THE HIGH-PROFILE EQUITY OFFERING was a disappointment — hurting the Street’s already fragile confidence in Citi’s management — as the bank was forced to sell stock at $3.15 late Wednesday, about 30 cents below the market quote that afternoon and worse than the expected price of $3.25 to $3.35. Given this, the government declined to sell any part of its $25 billion stake in a concurrent offering. The Treasury paid $3.25 a share for its 7.7 billion shares. The Treasury’s decision begot a vicious cycle; it made investors even less willing to buy because of the large overhang of stock still in Uncle Sam’s hands.
Bank of America trades at 1.3 times tangible book; JPMorgan, at 1.6 times; and Wells Fargo, at 1.8 times. These ratios are historically low and considerably below those of the Big Four Canadian banks. While those institutions benefit from an oligopolistic structure, the fragmented U.S. banking system is becoming more concentrated, with Bank of America, Wells Fargo and JPMorgan controlling about a third of the American deposit market. Wells has the highest price/book ratio among the four because it historically has generated one of the highest returns on equity among large banks.

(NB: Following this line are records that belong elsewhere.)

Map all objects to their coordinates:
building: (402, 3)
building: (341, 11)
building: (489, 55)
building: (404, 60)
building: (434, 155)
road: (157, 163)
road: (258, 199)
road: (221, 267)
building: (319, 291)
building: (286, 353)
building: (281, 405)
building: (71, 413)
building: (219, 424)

Price-to-tangible book is a conservative valuation measure because the book value excludes goodwill from acquisitions and other intangible assets. Banks look even cheaper, based on stated book, which includes goodwill and other intangibles. JPMorgan trades for little more than its stated book value of $39 a share.
Another way to play the banks is through their preferred stock, which looks safer now that they’ve bolstered their common equity capital. Citi’s trust preferred, like its series W, now trades for 19 (below its face value of 25) and yields about 8.50%. Bank of America’s series J preferred trades around 22 for a yield of 8%, and Wells Fargo has a preferred issue, series L, with a $1,000 face value, now trading around 940 with a yield of almost 8%. JPMorgan preferred generally yields less than 7%.
Among the issues still dogging bank stocks are concerns about tougher regulatory and capital rules, as well as whether banks actually will hit normalized profits in 2012, given weak lending activity that is reducing the size of balance sheets.